- _Given data_:
++++++++++++++++++++

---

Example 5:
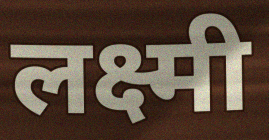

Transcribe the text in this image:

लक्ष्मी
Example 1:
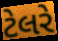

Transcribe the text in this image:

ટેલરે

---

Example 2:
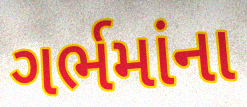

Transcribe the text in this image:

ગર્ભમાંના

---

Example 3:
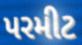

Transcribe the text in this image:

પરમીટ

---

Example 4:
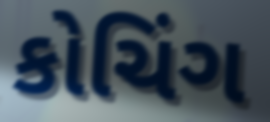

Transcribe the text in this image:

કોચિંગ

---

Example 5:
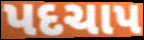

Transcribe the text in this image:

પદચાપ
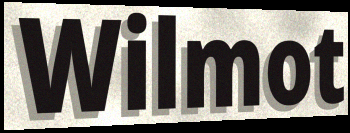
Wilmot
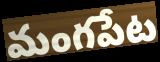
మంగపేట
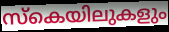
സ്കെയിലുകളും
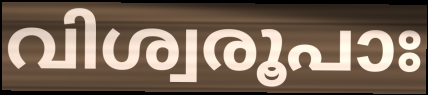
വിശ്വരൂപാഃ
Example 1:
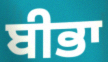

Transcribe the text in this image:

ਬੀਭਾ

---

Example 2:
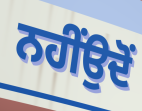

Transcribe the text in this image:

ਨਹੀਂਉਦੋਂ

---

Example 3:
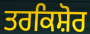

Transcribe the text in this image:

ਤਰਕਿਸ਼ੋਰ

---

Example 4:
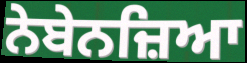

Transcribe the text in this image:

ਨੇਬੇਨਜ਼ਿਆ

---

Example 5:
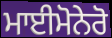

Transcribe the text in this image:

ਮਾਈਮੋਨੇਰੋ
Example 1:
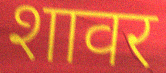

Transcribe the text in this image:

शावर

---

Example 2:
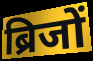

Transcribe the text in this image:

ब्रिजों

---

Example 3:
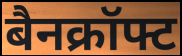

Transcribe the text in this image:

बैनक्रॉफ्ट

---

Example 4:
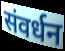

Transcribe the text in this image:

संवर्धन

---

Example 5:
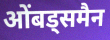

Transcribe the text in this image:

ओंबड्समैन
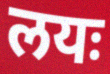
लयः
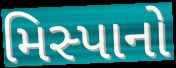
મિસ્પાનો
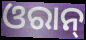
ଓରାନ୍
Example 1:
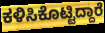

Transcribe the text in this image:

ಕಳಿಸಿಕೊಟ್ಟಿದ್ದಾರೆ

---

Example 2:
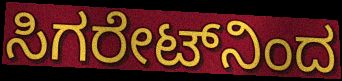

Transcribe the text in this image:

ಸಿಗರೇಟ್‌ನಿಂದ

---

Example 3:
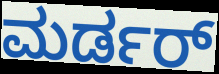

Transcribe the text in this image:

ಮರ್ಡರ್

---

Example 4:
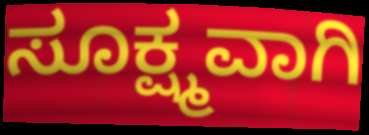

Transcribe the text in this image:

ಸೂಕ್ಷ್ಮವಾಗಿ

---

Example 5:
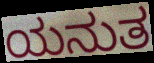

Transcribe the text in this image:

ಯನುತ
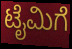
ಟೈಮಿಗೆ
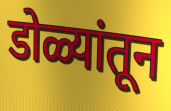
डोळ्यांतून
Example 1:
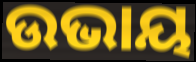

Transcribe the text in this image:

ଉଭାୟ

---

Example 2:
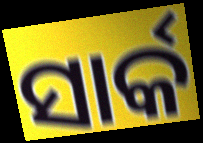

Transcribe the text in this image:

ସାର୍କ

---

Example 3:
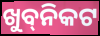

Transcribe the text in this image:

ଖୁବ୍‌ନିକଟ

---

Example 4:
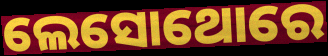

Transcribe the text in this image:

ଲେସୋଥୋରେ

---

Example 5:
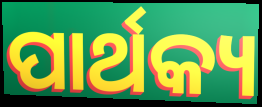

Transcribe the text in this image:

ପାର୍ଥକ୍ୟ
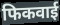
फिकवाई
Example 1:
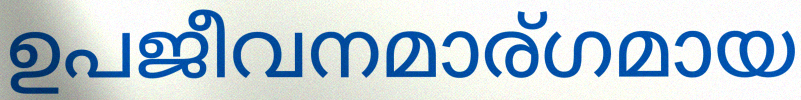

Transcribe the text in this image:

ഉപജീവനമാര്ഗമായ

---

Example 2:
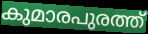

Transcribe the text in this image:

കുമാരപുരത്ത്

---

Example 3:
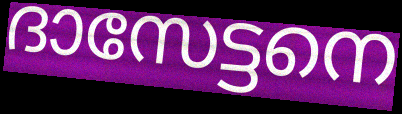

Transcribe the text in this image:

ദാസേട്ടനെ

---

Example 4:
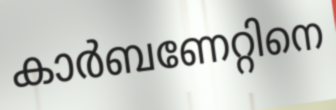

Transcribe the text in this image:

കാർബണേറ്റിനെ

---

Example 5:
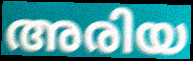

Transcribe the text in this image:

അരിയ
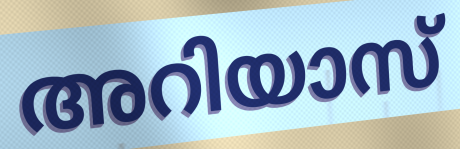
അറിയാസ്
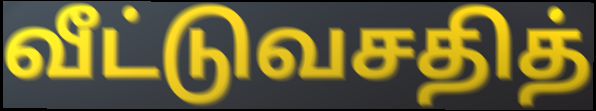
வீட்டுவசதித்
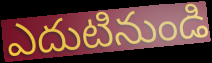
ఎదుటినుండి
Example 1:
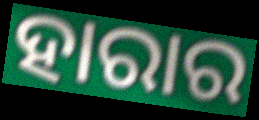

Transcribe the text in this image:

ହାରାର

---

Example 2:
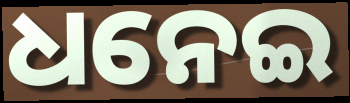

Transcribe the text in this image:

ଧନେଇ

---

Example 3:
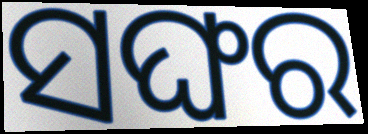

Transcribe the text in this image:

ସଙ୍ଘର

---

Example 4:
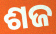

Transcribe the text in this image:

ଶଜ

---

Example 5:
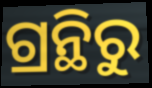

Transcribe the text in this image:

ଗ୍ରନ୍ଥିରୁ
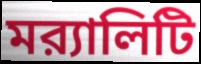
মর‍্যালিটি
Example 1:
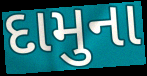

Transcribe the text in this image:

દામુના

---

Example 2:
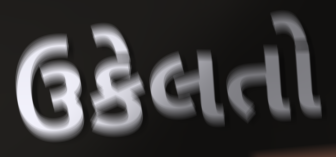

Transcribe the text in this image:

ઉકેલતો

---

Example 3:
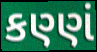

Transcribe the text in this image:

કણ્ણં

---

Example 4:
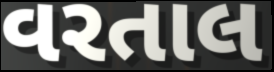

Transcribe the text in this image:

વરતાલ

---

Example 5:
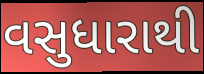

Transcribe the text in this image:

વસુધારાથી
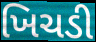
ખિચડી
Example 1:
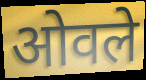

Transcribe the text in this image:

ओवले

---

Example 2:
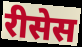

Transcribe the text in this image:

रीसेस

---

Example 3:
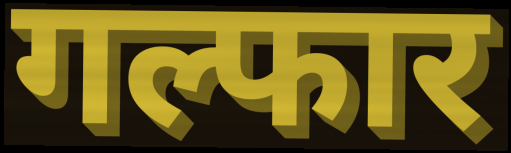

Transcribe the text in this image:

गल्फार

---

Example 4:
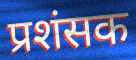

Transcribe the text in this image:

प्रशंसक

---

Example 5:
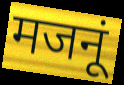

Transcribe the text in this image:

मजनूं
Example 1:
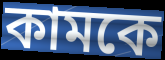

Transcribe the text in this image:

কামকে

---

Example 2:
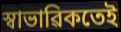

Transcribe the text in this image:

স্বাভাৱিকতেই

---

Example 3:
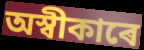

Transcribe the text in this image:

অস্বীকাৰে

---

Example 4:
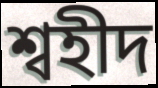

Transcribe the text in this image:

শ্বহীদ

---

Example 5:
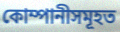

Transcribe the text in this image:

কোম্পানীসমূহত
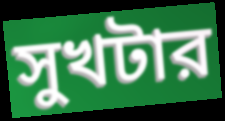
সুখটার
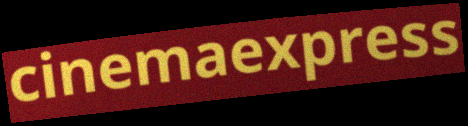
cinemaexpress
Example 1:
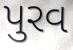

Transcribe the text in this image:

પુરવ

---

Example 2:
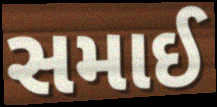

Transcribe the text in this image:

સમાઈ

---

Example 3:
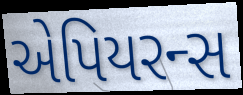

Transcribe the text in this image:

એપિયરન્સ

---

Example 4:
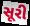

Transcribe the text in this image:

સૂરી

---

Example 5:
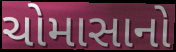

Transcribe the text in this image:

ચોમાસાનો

++++++++++++++++++++

Without the pictures, write out the whole listing exactly as it appears.

---

Example 5:

Transcribe the text in this image:

लक्ष्मी
Example 1:

Transcribe the text in this image:

ટેલરે

---

Example 2:

Transcribe the text in this image:

ગર્ભમાંના

---

Example 3:

Transcribe the text in this image:

પરમીટ

---

Example 4:

Transcribe the text in this image:

કોચિંગ

---

Example 5:

Transcribe the text in this image:

પદચાપ
Wilmot
మంగపేట
സ്കെയിലുകളും
വിശ്വരൂപാഃ
Example 1:

Transcribe the text in this image:

ਬੀਭਾ

---

Example 2:

Transcribe the text in this image:

ਨਹੀਂਉਦੋਂ

---

Example 3:

Transcribe the text in this image:

ਤਰਕਿਸ਼ੋਰ

---

Example 4:

Transcribe the text in this image:

ਨੇਬੇਨਜ਼ਿਆ

---

Example 5:

Transcribe the text in this image:

ਮਾਈਮੋਨੇਰੋ
Example 1:

Transcribe the text in this image:

शावर

---

Example 2:

Transcribe the text in this image:

ब्रिजों

---

Example 3:

Transcribe the text in this image:

बैनक्रॉफ्ट

---

Example 4:

Transcribe the text in this image:

संवर्धन

---

Example 5:

Transcribe the text in this image:

ओंबड्समैन
लयः
મિસ્પાનો
ଓରାନ୍
Example 1:

Transcribe the text in this image:

ಕಳಿಸಿಕೊಟ್ಟಿದ್ದಾರೆ

---

Example 2:

Transcribe the text in this image:

ಸಿಗರೇಟ್‌ನಿಂದ

---

Example 3:

Transcribe the text in this image:

ಮರ್ಡರ್

---

Example 4:

Transcribe the text in this image:

ಸೂಕ್ಷ್ಮವಾಗಿ

---

Example 5:

Transcribe the text in this image:

ಯನುತ
ಟೈಮಿಗೆ
डोळ्यांतून
Example 1:

Transcribe the text in this image:

ଉଭାୟ

---

Example 2:

Transcribe the text in this image:

ସାର୍କ

---

Example 3:

Transcribe the text in this image:

ଖୁବ୍‌ନିକଟ

---

Example 4:

Transcribe the text in this image:

ଲେସୋଥୋରେ

---

Example 5:

Transcribe the text in this image:

ପାର୍ଥକ୍ୟ
फिकवाई
Example 1:

Transcribe the text in this image:

ഉപജീവനമാര്ഗമായ

---

Example 2:

Transcribe the text in this image:

കുമാരപുരത്ത്

---

Example 3:

Transcribe the text in this image:

ദാസേട്ടനെ

---

Example 4:

Transcribe the text in this image:

കാർബണേറ്റിനെ

---

Example 5:

Transcribe the text in this image:

അരിയ
അറിയാസ്
வீட்டுவசதித்
ఎదుటినుండి
Example 1:

Transcribe the text in this image:

ହାରାର

---

Example 2:

Transcribe the text in this image:

ଧନେଇ

---

Example 3:

Transcribe the text in this image:

ସଙ୍ଘର

---

Example 4:

Transcribe the text in this image:

ଶଜ

---

Example 5:

Transcribe the text in this image:

ଗ୍ରନ୍ଥିରୁ
মর‍্যালিটি
Example 1:

Transcribe the text in this image:

દામુના

---

Example 2:

Transcribe the text in this image:

ઉકેલતો

---

Example 3:

Transcribe the text in this image:

કણ્ણં

---

Example 4:

Transcribe the text in this image:

વરતાલ

---

Example 5:

Transcribe the text in this image:

વસુધારાથી
ખિચડી
Example 1:

Transcribe the text in this image:

ओवले

---

Example 2:

Transcribe the text in this image:

रीसेस

---

Example 3:

Transcribe the text in this image:

गल्फार

---

Example 4:

Transcribe the text in this image:

प्रशंसक

---

Example 5:

Transcribe the text in this image:

मजनूं
Example 1:

Transcribe the text in this image:

কামকে

---

Example 2:

Transcribe the text in this image:

স্বাভাৱিকতেই

---

Example 3:

Transcribe the text in this image:

অস্বীকাৰে

---

Example 4:

Transcribe the text in this image:

শ্বহীদ

---

Example 5:

Transcribe the text in this image:

কোম্পানীসমূহত
সুখটার
cinemaexpress
Example 1:

Transcribe the text in this image:

પુરવ

---

Example 2:

Transcribe the text in this image:

સમાઈ

---

Example 3:

Transcribe the text in this image:

એપિયરન્સ

---

Example 4:

Transcribe the text in this image:

સૂરી

---

Example 5:

Transcribe the text in this image:

ચોમાસાનો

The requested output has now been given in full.